Task requirements: In the passage on Flux Kontext, copy the part from "Run the update_comfyui.bat" up to and including "around 20 steps.", renaming "Load Diffusion Model" to "Diffusion Model Loader" throughout.

Passage:
======
Where it shines: changing eye or hair color, swapping a season, turning a portrait into watercolor or line art, replacing a background while keeping the subject in pose, and dropping a product into a new scene. The walkthrough shows a bunny getting red vampire eyes and a building moved to a purple winter sunset, each from a one-line prompt.

Where it struggles: it regenerates the whole image every time, so even a tiny edit shifts the background or framing a little. Text on small product labels can get squashed, and some art styles it does not know yet.

How to set up Flux Kontext in ComfyUI

You update ComfyUI for the new Kontext nodes, then load the Flux Kontext diffusion model with the same dual CLIP and VAE you already use for regular Flux.

Run the update_comfyui.bat file in your update folder so the Kontext nodes are available, then restart. The graph looks almost identical to a standard Flux setup: swap the Load Diffusion Model node to point at the Flux Kontext checkpoint instead of plain Flux Dev. The Dual CLIP Loader and Flux VAE stay the same, so there is nothing new to download.

The Flux Kontext setup in ComfyUI: the Manager, Load Diffusion Model, Dual CLIP, and VAE nodes

A few settings matter for Kontext: Flux guidance around 2.5 (lower than Flux's usual 3.5), CFG at 1 with a ConditioningZeroOut node standing in for the unsupported negative prompt, and around 20 steps.

Flux Kontext sampler settings in ComfyUI: guidance around 2.5 and CFG at 1

If your card is short on VRAM, the GGUF route swaps in Unet Loader (GGUF) and the GGUF Dual CLIP Loader. Smaller Q-numbers shrink the model to fit weaker cards at the cost of prompt accuracy. That tradeoff is the whole story of running this model locally.

How Flux Kontext editing works node by node

Editing adds a Load Image node and a Reference Latent node so the encoded source image guides the new generation, plus a tidy prompt that names one change at a time.

The editing graph differs in two places. A Flux Kontext Image Scale node resizes your input before encoding, and a Reference Latent node feeds it in as the reference the sampler edits against.

The Flux Kontext editing graph in ComfyUI with the Reference Latent and KSampler nodes

Prompting is the skill that separates good results from mush. The pattern from the walkthrough: state the change first ("change the eye color"), name the subject ("of the bunny"), then add detail about the desired look. Make one edit per pass, feeding each result back in, rather than cramming a new background, outfit, and pose into one prompt. Prompts cap around 512 tokens, and phrases like "while maintaining the same pose" tell the model what to preserve.

One trick worth copying: wire the encoded image into both the Reference Latent and an Empty Latent connected to the sampler. That lets you pick a different output size and aspect ratio while keeping the reference, so a square portrait can render wide without losing the subject.

How to combine images and transfer style with Flux Kontext

Flux Kontext only accepts one image, so you stitch multiple inputs into a single canvas with an Image Stitch node, then prompt the model to merge them.

The Image Stitch node from Comfy Core places two images side by side or stacked. You prompt "place the woman and the bunny in the same scene" and let Kontext blend them, or chain a second stitch node to merge three characters into one image.
======
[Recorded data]
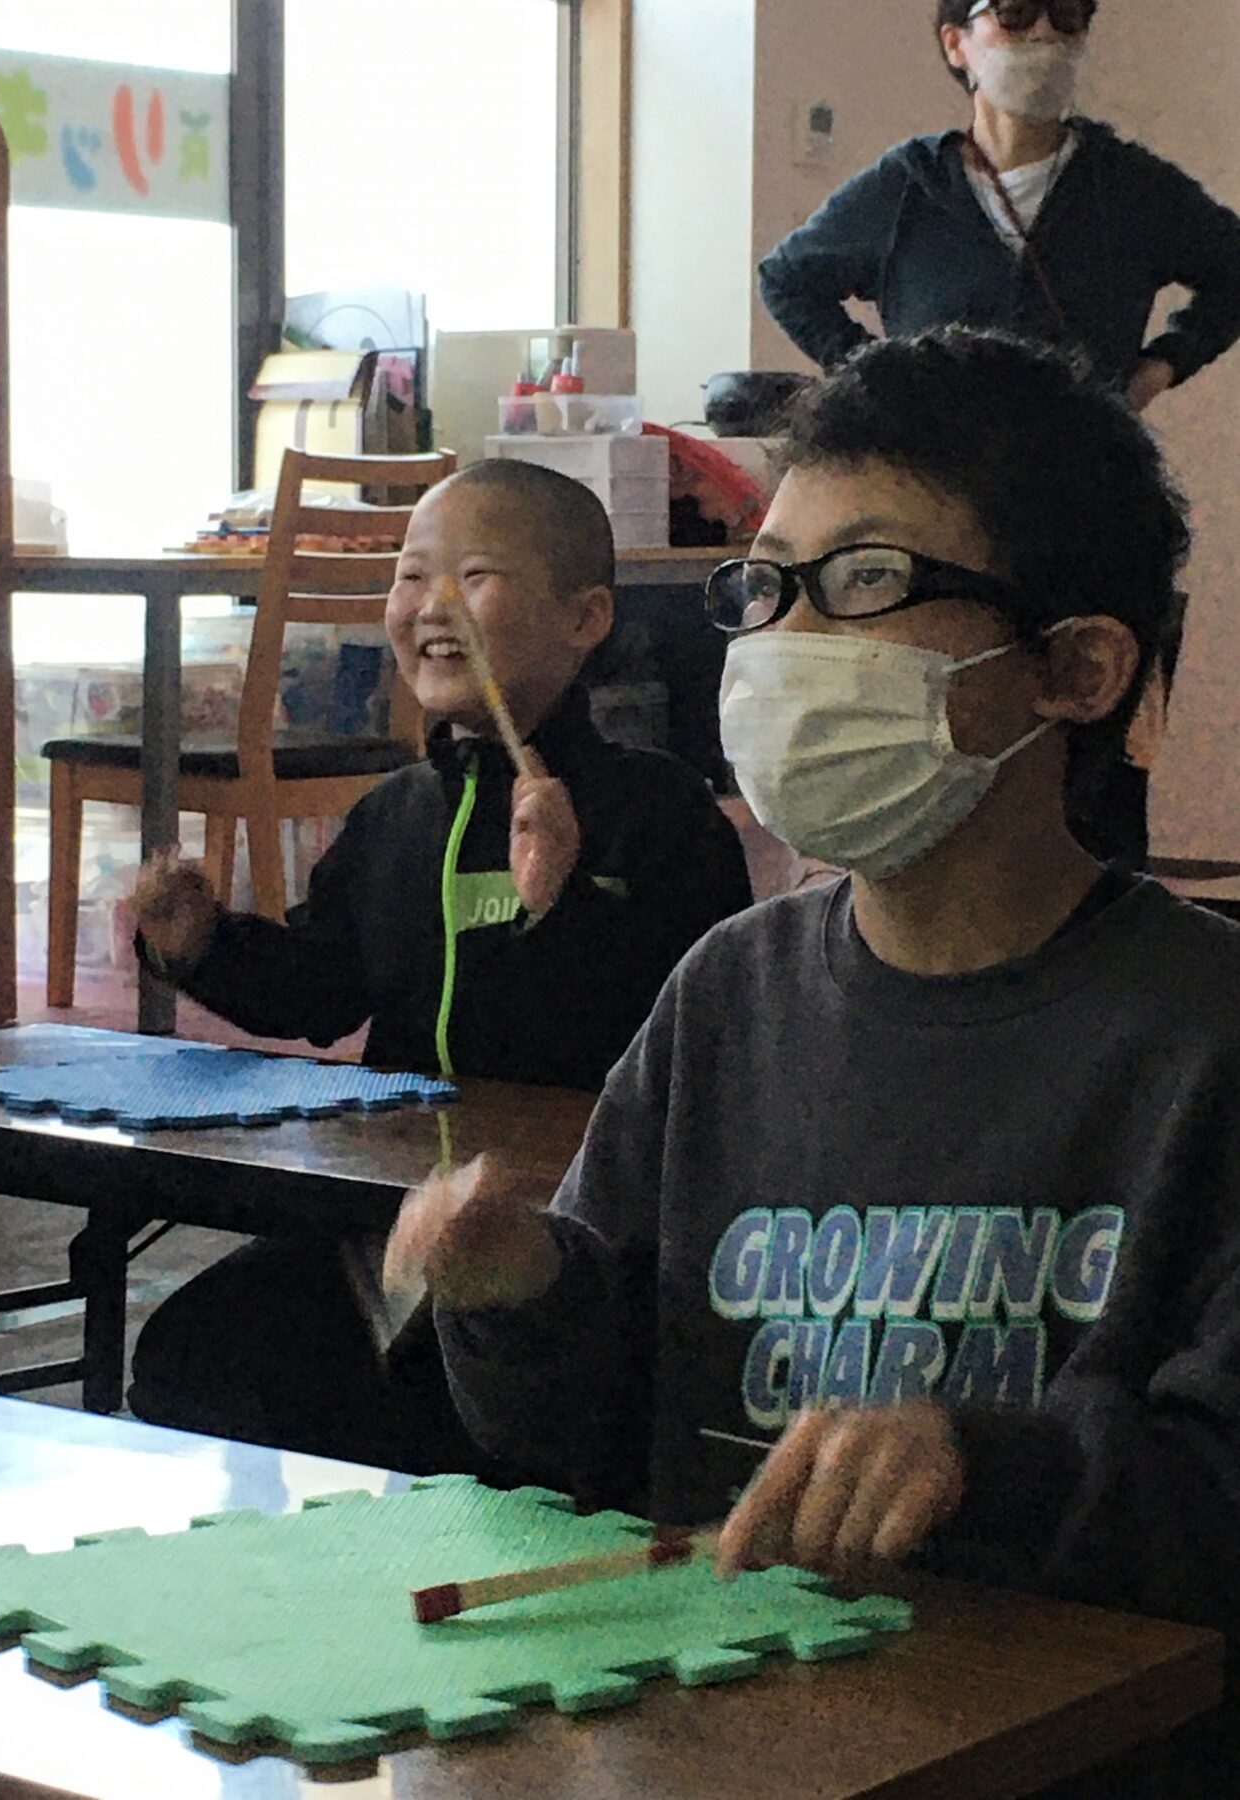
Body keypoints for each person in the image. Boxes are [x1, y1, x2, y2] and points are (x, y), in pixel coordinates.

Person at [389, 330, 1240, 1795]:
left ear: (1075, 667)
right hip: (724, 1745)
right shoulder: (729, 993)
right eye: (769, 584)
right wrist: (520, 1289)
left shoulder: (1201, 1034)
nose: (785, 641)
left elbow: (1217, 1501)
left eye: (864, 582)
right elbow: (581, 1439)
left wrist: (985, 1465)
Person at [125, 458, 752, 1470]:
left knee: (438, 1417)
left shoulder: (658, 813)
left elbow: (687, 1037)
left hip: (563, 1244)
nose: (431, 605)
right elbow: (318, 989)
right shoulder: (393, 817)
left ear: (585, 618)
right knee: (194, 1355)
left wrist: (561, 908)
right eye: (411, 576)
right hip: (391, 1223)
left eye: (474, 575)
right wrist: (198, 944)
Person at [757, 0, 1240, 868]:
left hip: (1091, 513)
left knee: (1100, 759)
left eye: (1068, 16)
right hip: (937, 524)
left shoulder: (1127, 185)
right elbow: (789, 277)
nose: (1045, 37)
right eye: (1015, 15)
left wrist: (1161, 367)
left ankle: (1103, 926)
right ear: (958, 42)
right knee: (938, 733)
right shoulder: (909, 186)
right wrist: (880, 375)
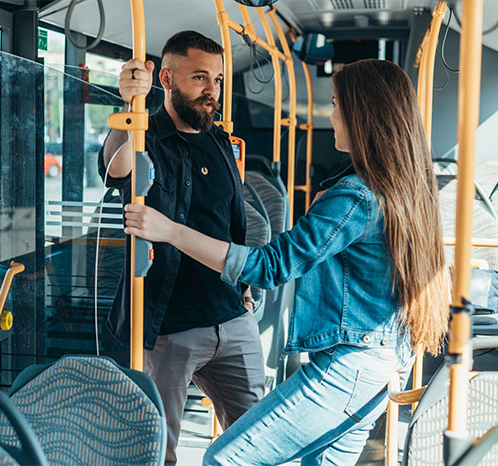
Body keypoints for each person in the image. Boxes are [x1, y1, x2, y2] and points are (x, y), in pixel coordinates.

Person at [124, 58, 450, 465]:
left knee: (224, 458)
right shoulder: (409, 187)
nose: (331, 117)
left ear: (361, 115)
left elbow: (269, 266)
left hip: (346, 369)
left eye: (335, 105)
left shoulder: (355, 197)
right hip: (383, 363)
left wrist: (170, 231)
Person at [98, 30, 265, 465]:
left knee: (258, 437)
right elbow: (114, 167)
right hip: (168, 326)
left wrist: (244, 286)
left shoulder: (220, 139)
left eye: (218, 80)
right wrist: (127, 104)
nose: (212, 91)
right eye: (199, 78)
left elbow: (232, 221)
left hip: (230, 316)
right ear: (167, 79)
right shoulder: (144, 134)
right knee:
======
Exercise answer:
Run the update_comfyui.bat file in your update folder so the Kontext nodes are available, then restart. The graph looks almost identical to a standard Flux setup: swap the Diffusion Model Loader node to point at the Flux Kontext checkpoint instead of plain Flux Dev. The Dual CLIP Loader and Flux VAE stay the same, so there is nothing new to download.

The Flux Kontext setup in ComfyUI: the Manager, Diffusion Model Loader, Dual CLIP, and VAE nodes

A few settings matter for Kontext: Flux guidance around 2.5 (lower than Flux's usual 3.5), CFG at 1 with a ConditioningZeroOut node standing in for the unsupported negative prompt, and around 20 steps.